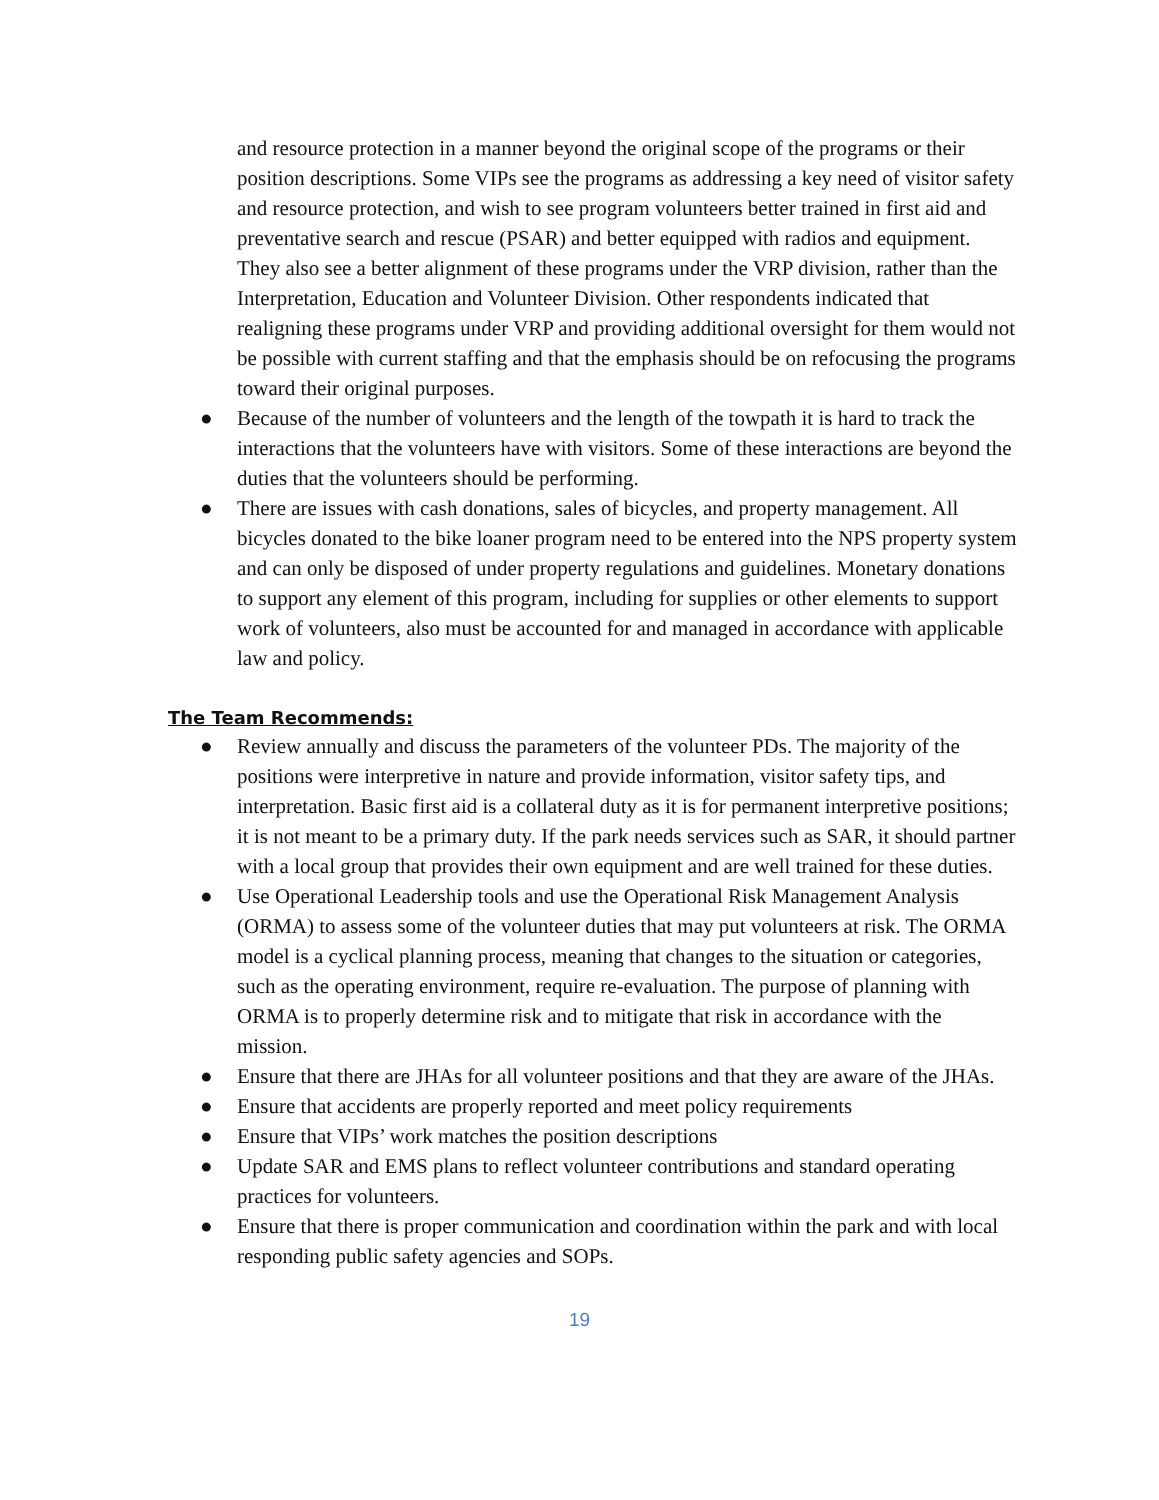and resource protection in a manner beyond the original scope of the programs or their position descriptions. Some VIPs see the programs as addressing a key need of visitor safety and resource protection, and wish to see program volunteers better trained in first aid and preventative search and rescue (PSAR) and better equipped with radios and equipment. They also see a better alignment of these programs under the VRP division, rather than the Interpretation, Education and Volunteer Division. Other respondents indicated that realigning these programs under VRP and providing additional oversight for them would not be possible with current staffing and that the emphasis should be on refocusing the programs toward their original purposes.
● Because of the number of volunteers and the length of the towpath it is hard to track the interactions that the volunteers have with visitors. Some of these interactions are beyond the duties that the volunteers should be performing.
● There are issues with cash donations, sales of bicycles, and property management. All bicycles donated to the bike loaner program need to be entered into the NPS property system and can only be disposed of under property regulations and guidelines. Monetary donations to support any element of this program, including for supplies or other elements to support work of volunteers, also must be accounted for and managed in accordance with applicable law and policy.
The Team Recommends:
● Review annually and discuss the parameters of the volunteer PDs. The majority of the positions were interpretive in nature and provide information, visitor safety tips, and interpretation. Basic first aid is a collateral duty as it is for permanent interpretive positions; it is not meant to be a primary duty. If the park needs services such as SAR, it should partner with a local group that provides their own equipment and are well trained for these duties.
● Use Operational Leadership tools and use the Operational Risk Management Analysis (ORMA) to assess some of the volunteer duties that may put volunteers at risk. The ORMA model is a cyclical planning process, meaning that changes to the situation or categories, such as the operating environment, require re-evaluation. The purpose of planning with ORMA is to properly determine risk and to mitigate that risk in accordance with the mission.
● Ensure that there are JHAs for all volunteer positions and that they are aware of the JHAs.
● Ensure that accidents are properly reported and meet policy requirements
● Ensure that VIPs’ work matches the position descriptions
● Update SAR and EMS plans to reflect volunteer contributions and standard operating practices for volunteers.
● Ensure that there is proper communication and coordination within the park and with local responding public safety agencies and SOPs.
19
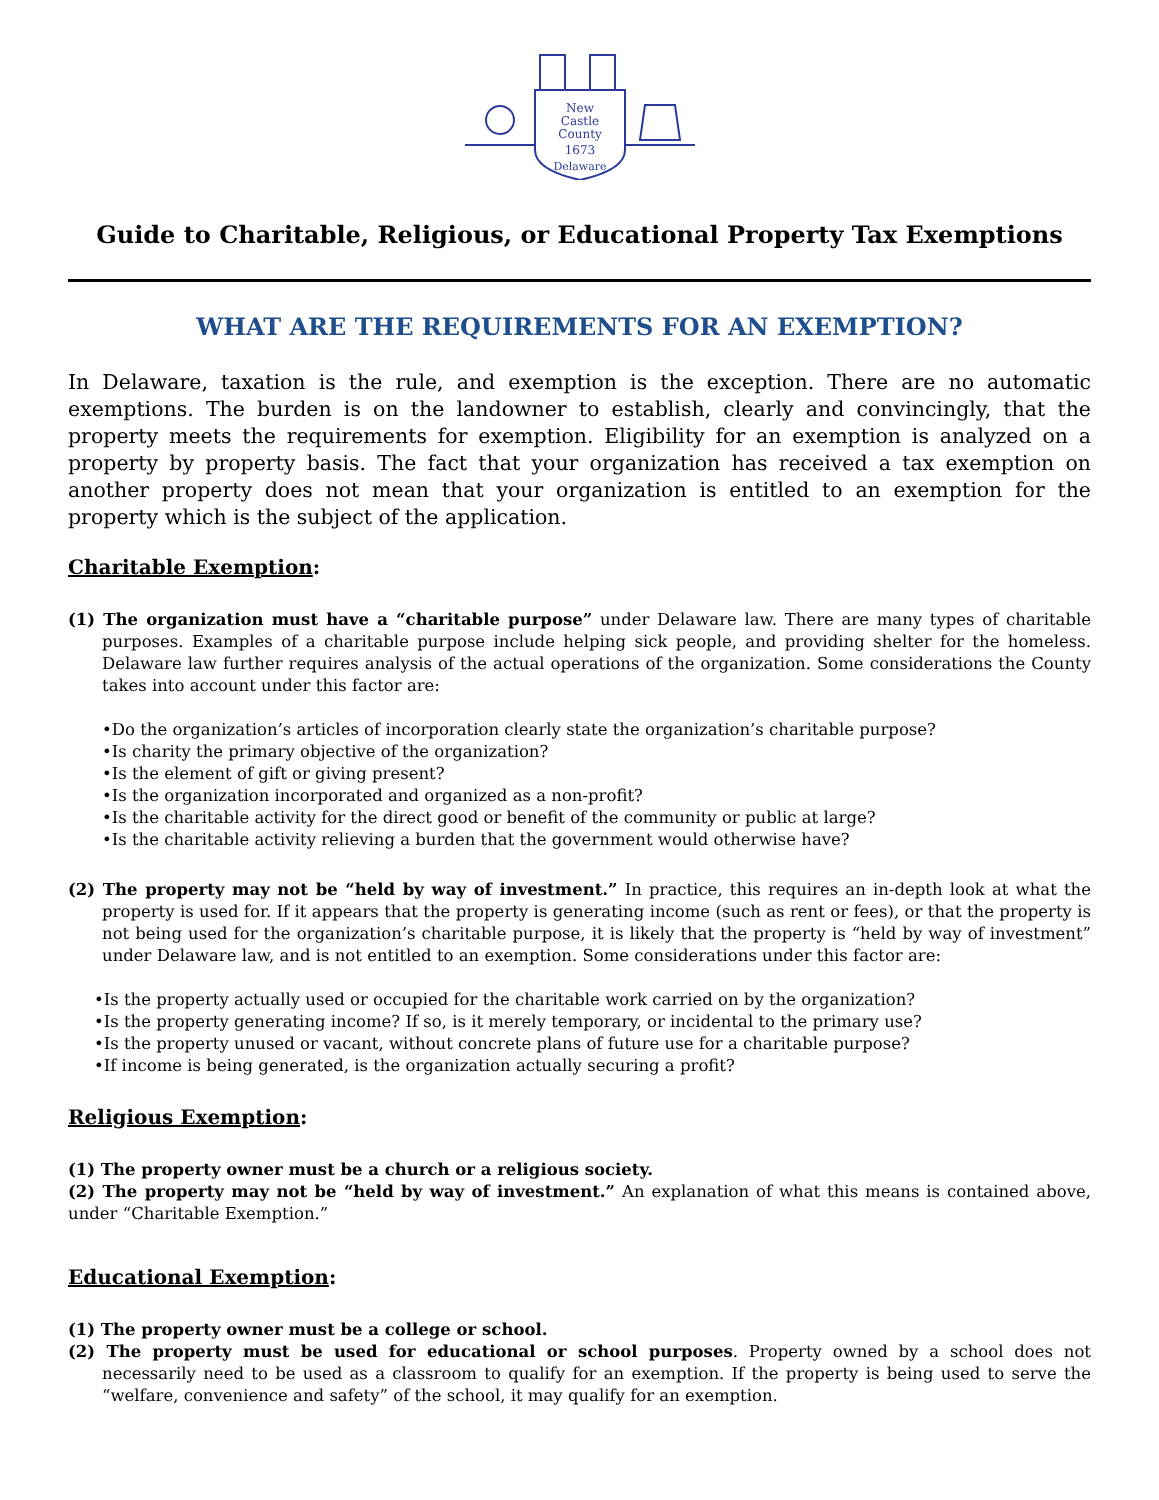New
Castle
County
1673
Delaware
Guide to Charitable, Religious, or Educational Property Tax Exemptions
WHAT ARE THE REQUIREMENTS FOR AN EXEMPTION?
In Delaware, taxation is the rule, and exemption is the exception. There are no automatic exemptions. The burden is on the landowner to establish, clearly and convincingly, that the property meets the requirements for exemption. Eligibility for an exemption is analyzed on a property by property basis. The fact that your organization has received a tax exemption on another property does not mean that your organization is entitled to an exemption for the property which is the subject of the application.
Charitable Exemption:
(1) The organization must have a “charitable purpose” under Delaware law. There are many types of charitable purposes. Examples of a charitable purpose include helping sick people, and providing shelter for the homeless. Delaware law further requires analysis of the actual operations of the organization. Some considerations the County takes into account under this factor are:
•Do the organization’s articles of incorporation clearly state the organization’s charitable purpose?
•Is charity the primary objective of the organization?
•Is the element of gift or giving present?
•Is the organization incorporated and organized as a non-profit?
•Is the charitable activity for the direct good or benefit of the community or public at large?
•Is the charitable activity relieving a burden that the government would otherwise have?
(2) The property may not be “held by way of investment.” In practice, this requires an in-depth look at what the property is used for. If it appears that the property is generating income (such as rent or fees), or that the property is not being used for the organization’s charitable purpose, it is likely that the property is “held by way of investment” under Delaware law, and is not entitled to an exemption. Some considerations under this factor are:
•Is the property actually used or occupied for the charitable work carried on by the organization?
•Is the property generating income? If so, is it merely temporary, or incidental to the primary use?
•Is the property unused or vacant, without concrete plans of future use for a charitable purpose?
•If income is being generated, is the organization actually securing a profit?
Religious Exemption:
(1) The property owner must be a church or a religious society.
(2) The property may not be “held by way of investment.” An explanation of what this means is contained above, under “Charitable Exemption.”
Educational Exemption:
(1) The property owner must be a college or school.
(2) The property must be used for educational or school purposes. Property owned by a school does not necessarily need to be used as a classroom to qualify for an exemption. If the property is being used to serve the “welfare, convenience and safety” of the school, it may qualify for an exemption.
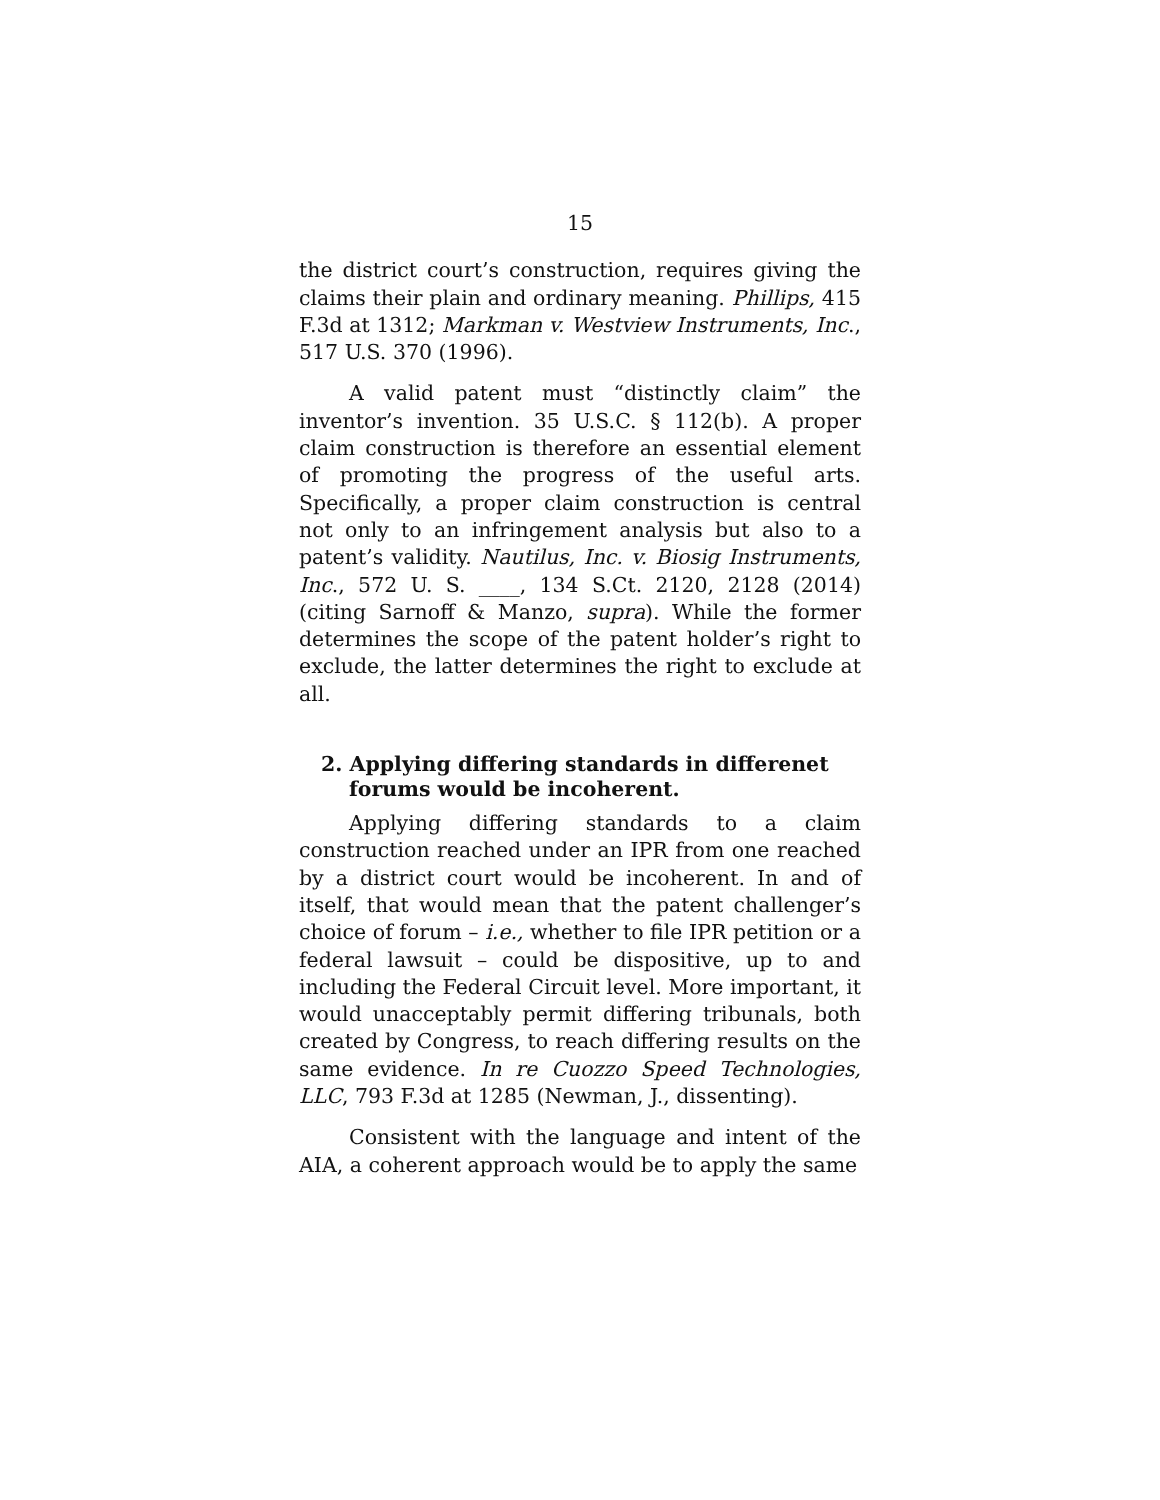15
the district court’s construction, requires giving the claims their plain and ordinary meaning. Phillips, 415 F.3d at 1312; Markman v. Westview Instruments, Inc., 517 U.S. 370 (1996).
A valid patent must “distinctly claim” the inventor’s invention. 35 U.S.C. § 112(b). A proper claim construction is therefore an essential element of promoting the progress of the useful arts. Specifically, a proper claim construction is central not only to an infringement analysis but also to a patent’s validity. Nautilus, Inc. v. Biosig Instruments, Inc., 572 U. S. ____, 134 S.Ct. 2120, 2128 (2014) (citing Sarnoff & Manzo, supra). While the former determines the scope of the patent holder’s right to exclude, the latter determines the right to exclude at all.
2. Applying differing standards in differenet forums would be incoherent.
Applying differing standards to a claim construction reached under an IPR from one reached by a district court would be incoherent. In and of itself, that would mean that the patent challenger’s choice of forum – i.e., whether to file IPR petition or a federal lawsuit – could be dispositive, up to and including the Federal Circuit level. More important, it would unacceptably permit differing tribunals, both created by Congress, to reach differing results on the same evidence. In re Cuozzo Speed Technologies, LLC, 793 F.3d at 1285 (Newman, J., dissenting).
Consistent with the language and intent of the AIA, a coherent approach would be to apply the same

----------------------------------------

### The task
Would you copy out every line of the data above exactly, minus the pictures?

### Expected output
and resource protection in a manner beyond the original scope of the programs or their position descriptions. Some VIPs see the programs as addressing a key need of visitor safety and resource protection, and wish to see program volunteers better trained in first aid and preventative search and rescue (PSAR) and better equipped with radios and equipment. They also see a better alignment of these programs under the VRP division, rather than the Interpretation, Education and Volunteer Division. Other respondents indicated that realigning these programs under VRP and providing additional oversight for them would not be possible with current staffing and that the emphasis should be on refocusing the programs toward their original purposes.
● Because of the number of volunteers and the length of the towpath it is hard to track the interactions that the volunteers have with visitors. Some of these interactions are beyond the duties that the volunteers should be performing.
● There are issues with cash donations, sales of bicycles, and property management. All bicycles donated to the bike loaner program need to be entered into the NPS property system and can only be disposed of under property regulations and guidelines. Monetary donations to support any element of this program, including for supplies or other elements to support work of volunteers, also must be accounted for and managed in accordance with applicable law and policy.
The Team Recommends:
● Review annually and discuss the parameters of the volunteer PDs. The majority of the positions were interpretive in nature and provide information, visitor safety tips, and interpretation. Basic first aid is a collateral duty as it is for permanent interpretive positions; it is not meant to be a primary duty. If the park needs services such as SAR, it should partner with a local group that provides their own equipment and are well trained for these duties.
● Use Operational Leadership tools and use the Operational Risk Management Analysis (ORMA) to assess some of the volunteer duties that may put volunteers at risk. The ORMA model is a cyclical planning process, meaning that changes to the situation or categories, such as the operating environment, require re-evaluation. The purpose of planning with ORMA is to properly determine risk and to mitigate that risk in accordance with the mission.
● Ensure that there are JHAs for all volunteer positions and that they are aware of the JHAs.
● Ensure that accidents are properly reported and meet policy requirements
● Ensure that VIPs’ work matches the position descriptions
● Update SAR and EMS plans to reflect volunteer contributions and standard operating practices for volunteers.
● Ensure that there is proper communication and coordination within the park and with local responding public safety agencies and SOPs.
19
New
Castle
County
1673
Delaware
Guide to Charitable, Religious, or Educational Property Tax Exemptions
WHAT ARE THE REQUIREMENTS FOR AN EXEMPTION?
In Delaware, taxation is the rule, and exemption is the exception. There are no automatic exemptions. The burden is on the landowner to establish, clearly and convincingly, that the property meets the requirements for exemption. Eligibility for an exemption is analyzed on a property by property basis. The fact that your organization has received a tax exemption on another property does not mean that your organization is entitled to an exemption for the property which is the subject of the application.
Charitable Exemption:
(1) The organization must have a “charitable purpose” under Delaware law. There are many types of charitable purposes. Examples of a charitable purpose include helping sick people, and providing shelter for the homeless. Delaware law further requires analysis of the actual operations of the organization. Some considerations the County takes into account under this factor are:
•Do the organization’s articles of incorporation clearly state the organization’s charitable purpose?
•Is charity the primary objective of the organization?
•Is the element of gift or giving present?
•Is the organization incorporated and organized as a non-profit?
•Is the charitable activity for the direct good or benefit of the community or public at large?
•Is the charitable activity relieving a burden that the government would otherwise have?
(2) The property may not be “held by way of investment.” In practice, this requires an in-depth look at what the property is used for. If it appears that the property is generating income (such as rent or fees), or that the property is not being used for the organization’s charitable purpose, it is likely that the property is “held by way of investment” under Delaware law, and is not entitled to an exemption. Some considerations under this factor are:
•Is the property actually used or occupied for the charitable work carried on by the organization?
•Is the property generating income? If so, is it merely temporary, or incidental to the primary use?
•Is the property unused or vacant, without concrete plans of future use for a charitable purpose?
•If income is being generated, is the organization actually securing a profit?
Religious Exemption:
(1) The property owner must be a church or a religious society.
(2) The property may not be “held by way of investment.” An explanation of what this means is contained above, under “Charitable Exemption.”
Educational Exemption:
(1) The property owner must be a college or school.
(2) The property must be used for educational or school purposes. Property owned by a school does not necessarily need to be used as a classroom to qualify for an exemption. If the property is being used to serve the “welfare, convenience and safety” of the school, it may qualify for an exemption.
15
the district court’s construction, requires giving the claims their plain and ordinary meaning. Phillips, 415 F.3d at 1312; Markman v. Westview Instruments, Inc., 517 U.S. 370 (1996).
A valid patent must “distinctly claim” the inventor’s invention. 35 U.S.C. § 112(b). A proper claim construction is therefore an essential element of promoting the progress of the useful arts. Specifically, a proper claim construction is central not only to an infringement analysis but also to a patent’s validity. Nautilus, Inc. v. Biosig Instruments, Inc., 572 U. S. ____, 134 S.Ct. 2120, 2128 (2014) (citing Sarnoff & Manzo, supra). While the former determines the scope of the patent holder’s right to exclude, the latter determines the right to exclude at all.
2. Applying differing standards in differenet forums would be incoherent.
Applying differing standards to a claim construction reached under an IPR from one reached by a district court would be incoherent. In and of itself, that would mean that the patent challenger’s choice of forum – i.e., whether to file IPR petition or a federal lawsuit – could be dispositive, up to and including the Federal Circuit level. More important, it would unacceptably permit differing tribunals, both created by Congress, to reach differing results on the same evidence. In re Cuozzo Speed Technologies, LLC, 793 F.3d at 1285 (Newman, J., dissenting).
Consistent with the language and intent of the AIA, a coherent approach would be to apply the same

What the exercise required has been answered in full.